■ **Work to complete**
Give back, unchanged, the lines from the one containing "на заказ под" to the end of the listing, inclusive of both.

=-=-=

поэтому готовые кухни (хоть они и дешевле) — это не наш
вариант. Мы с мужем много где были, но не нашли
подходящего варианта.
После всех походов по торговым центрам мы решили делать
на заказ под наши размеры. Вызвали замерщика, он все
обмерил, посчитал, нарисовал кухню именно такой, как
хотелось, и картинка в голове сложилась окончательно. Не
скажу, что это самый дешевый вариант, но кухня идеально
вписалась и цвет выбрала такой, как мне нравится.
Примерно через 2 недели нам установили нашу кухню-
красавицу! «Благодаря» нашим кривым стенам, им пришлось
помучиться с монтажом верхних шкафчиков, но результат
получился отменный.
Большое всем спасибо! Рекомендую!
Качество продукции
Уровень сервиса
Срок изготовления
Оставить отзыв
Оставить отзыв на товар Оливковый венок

=-=-=

■ **Task result**
на заказ под наши размеры. Вызвали замерщика, он все
обмерил, посчитал, нарисовал кухню именно такой, как
хотелось, и картинка в голове сложилась окончательно. Не
скажу, что это самый дешевый вариант, но кухня идеально
вписалась и цвет выбрала такой, как мне нравится.
Примерно через 2 недели нам установили нашу кухню-
красавицу! «Благодаря» нашим кривым стенам, им пришлось
помучиться с монтажом верхних шкафчиков, но результат
получился отменный.
Большое всем спасибо! Рекомендую!
Качество продукции
Уровень сервиса
Срок изготовления
Оставить отзыв
Оставить отзыв на товар Оливковый венок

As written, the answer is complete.